• [TEKS YANG DIBERIKAN]:
Daya Motor

Provinsi Pasundan - Bagian II

Provinsi Pasundan - Bagian II

Gambar hanya ilustrasi.-Ist-

Ketegangan berbeda dialami Saladin Chamcha. Ia menolak disebut India. Dengan tinggal di Inggris, bekerja sebagai aktor suara dengan aksen UK yang sempurna, dan berusaha menjauh dari asal-usul India, Saladin merasa telah menjadi “Inggris” sejati.

Namun setelah kecelakaan pesawat dan mengalami perubahan fisik menyerupai iblis, Saladin ditangkap polisi Inggris dan diperlakukan sebagai makhluk asing.

Saladin seketika menjadi ironi identitas: seseorang yang telah berusaha sedemikian jauh berasimilasi justru dikembalikan secara paksa sebagai “yang lain”.

Identitas yang selama ini ingin dibangun dikhianati tubuhnya sendiri. Sebaliknya, ketika pulang ke Bombay, Saladin telah berubah terlalu jauh untuk sepenuhnya kembali menjadi orang India. 

Demikianlah. Di wilayah yang oleh Homi Bhabha disebut third space, seseorang tidak bisa lagi membuat pilihan untuk menjadi salah satu secara utuh.

Bahasa, ingatan, sejarah, dan kebudayaan dari tempat asal, menyerupai pori-pori yang menyerap pengalaman dari tempat baru yang dihuninya.

Ia senantiasa tumbuh dan matang dalam sebuah perjalanan ulang-alik. Stuart Hall menuliskannya dengan bagus dalam esai Cultural Identity and Diaspora.

Ia memandang identitas bukan sebagai batu yang diletakkan sekali untuk selamanya. Identitas memang memiliki akar.

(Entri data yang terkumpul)
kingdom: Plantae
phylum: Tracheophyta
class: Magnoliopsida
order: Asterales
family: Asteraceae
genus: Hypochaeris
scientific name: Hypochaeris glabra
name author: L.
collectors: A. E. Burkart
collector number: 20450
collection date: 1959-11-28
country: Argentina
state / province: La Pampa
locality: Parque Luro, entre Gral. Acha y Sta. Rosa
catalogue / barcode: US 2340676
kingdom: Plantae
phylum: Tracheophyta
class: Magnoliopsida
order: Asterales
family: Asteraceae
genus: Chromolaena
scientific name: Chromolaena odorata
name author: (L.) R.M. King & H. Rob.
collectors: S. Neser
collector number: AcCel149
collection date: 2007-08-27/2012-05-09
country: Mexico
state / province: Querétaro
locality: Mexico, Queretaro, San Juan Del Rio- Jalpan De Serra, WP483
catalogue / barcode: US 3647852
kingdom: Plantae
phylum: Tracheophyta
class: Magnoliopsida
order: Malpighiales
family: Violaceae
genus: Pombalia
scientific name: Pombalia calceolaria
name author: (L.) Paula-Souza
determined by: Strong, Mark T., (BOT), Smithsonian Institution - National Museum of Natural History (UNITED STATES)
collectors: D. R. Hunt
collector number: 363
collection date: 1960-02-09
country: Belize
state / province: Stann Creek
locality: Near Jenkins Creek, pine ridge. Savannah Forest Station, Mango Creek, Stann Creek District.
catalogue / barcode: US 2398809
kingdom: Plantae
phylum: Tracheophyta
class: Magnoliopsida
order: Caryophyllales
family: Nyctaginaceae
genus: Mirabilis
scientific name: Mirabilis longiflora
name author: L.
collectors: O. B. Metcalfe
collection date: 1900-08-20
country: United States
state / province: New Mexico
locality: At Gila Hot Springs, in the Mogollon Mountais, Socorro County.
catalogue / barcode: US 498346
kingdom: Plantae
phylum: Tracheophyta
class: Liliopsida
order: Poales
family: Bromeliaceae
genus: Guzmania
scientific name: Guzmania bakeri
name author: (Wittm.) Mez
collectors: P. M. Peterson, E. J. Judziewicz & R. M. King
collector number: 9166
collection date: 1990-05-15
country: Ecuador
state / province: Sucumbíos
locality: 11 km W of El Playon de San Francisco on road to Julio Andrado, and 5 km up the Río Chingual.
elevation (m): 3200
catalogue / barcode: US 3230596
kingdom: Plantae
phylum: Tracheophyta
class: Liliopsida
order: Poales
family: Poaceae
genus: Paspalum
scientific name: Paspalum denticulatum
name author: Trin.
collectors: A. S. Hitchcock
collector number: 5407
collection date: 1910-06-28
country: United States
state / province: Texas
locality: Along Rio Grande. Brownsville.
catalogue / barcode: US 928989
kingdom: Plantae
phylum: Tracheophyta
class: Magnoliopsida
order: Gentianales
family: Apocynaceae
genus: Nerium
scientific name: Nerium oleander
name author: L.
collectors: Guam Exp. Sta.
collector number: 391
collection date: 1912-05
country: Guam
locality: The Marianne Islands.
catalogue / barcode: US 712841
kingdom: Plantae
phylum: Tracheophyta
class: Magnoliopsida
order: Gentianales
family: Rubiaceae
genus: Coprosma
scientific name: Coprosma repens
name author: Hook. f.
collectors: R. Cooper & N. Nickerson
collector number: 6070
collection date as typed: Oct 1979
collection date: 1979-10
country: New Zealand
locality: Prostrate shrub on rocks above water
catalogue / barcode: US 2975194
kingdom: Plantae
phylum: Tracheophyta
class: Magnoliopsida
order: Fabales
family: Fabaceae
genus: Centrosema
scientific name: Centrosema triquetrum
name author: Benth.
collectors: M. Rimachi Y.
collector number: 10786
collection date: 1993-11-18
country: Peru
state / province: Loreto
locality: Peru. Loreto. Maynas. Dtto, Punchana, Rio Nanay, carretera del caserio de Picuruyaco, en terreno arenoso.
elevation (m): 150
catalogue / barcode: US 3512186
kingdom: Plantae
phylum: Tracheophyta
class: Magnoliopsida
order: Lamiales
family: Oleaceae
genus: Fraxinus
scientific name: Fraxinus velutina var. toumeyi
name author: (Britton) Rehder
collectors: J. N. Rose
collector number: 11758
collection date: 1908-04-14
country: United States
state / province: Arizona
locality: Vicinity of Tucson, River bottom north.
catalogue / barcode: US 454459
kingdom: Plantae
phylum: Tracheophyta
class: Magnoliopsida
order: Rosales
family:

• [TUJUAN LATIHAN]:
Kutip dengan persis bagian teks tentang Saladin Chamcha, mulai dari "Ketegangan berbeda dialami" dan berakhir pada "satu secara utuh.".

• [JAWABAN DI BAWAH]:
Ketegangan berbeda dialami Saladin Chamcha. Ia menolak disebut India. Dengan tinggal di Inggris, bekerja sebagai aktor suara dengan aksen UK yang sempurna, dan berusaha menjauh dari asal-usul India, Saladin merasa telah menjadi “Inggris” sejati.

Namun setelah kecelakaan pesawat dan mengalami perubahan fisik menyerupai iblis, Saladin ditangkap polisi Inggris dan diperlakukan sebagai makhluk asing.

Saladin seketika menjadi ironi identitas: seseorang yang telah berusaha sedemikian jauh berasimilasi justru dikembalikan secara paksa sebagai “yang lain”.

Identitas yang selama ini ingin dibangun dikhianati tubuhnya sendiri. Sebaliknya, ketika pulang ke Bombay, Saladin telah berubah terlalu jauh untuk sepenuhnya kembali menjadi orang India. 

Demikianlah. Di wilayah yang oleh Homi Bhabha disebut third space, seseorang tidak bisa lagi membuat pilihan untuk menjadi salah satu secara utuh.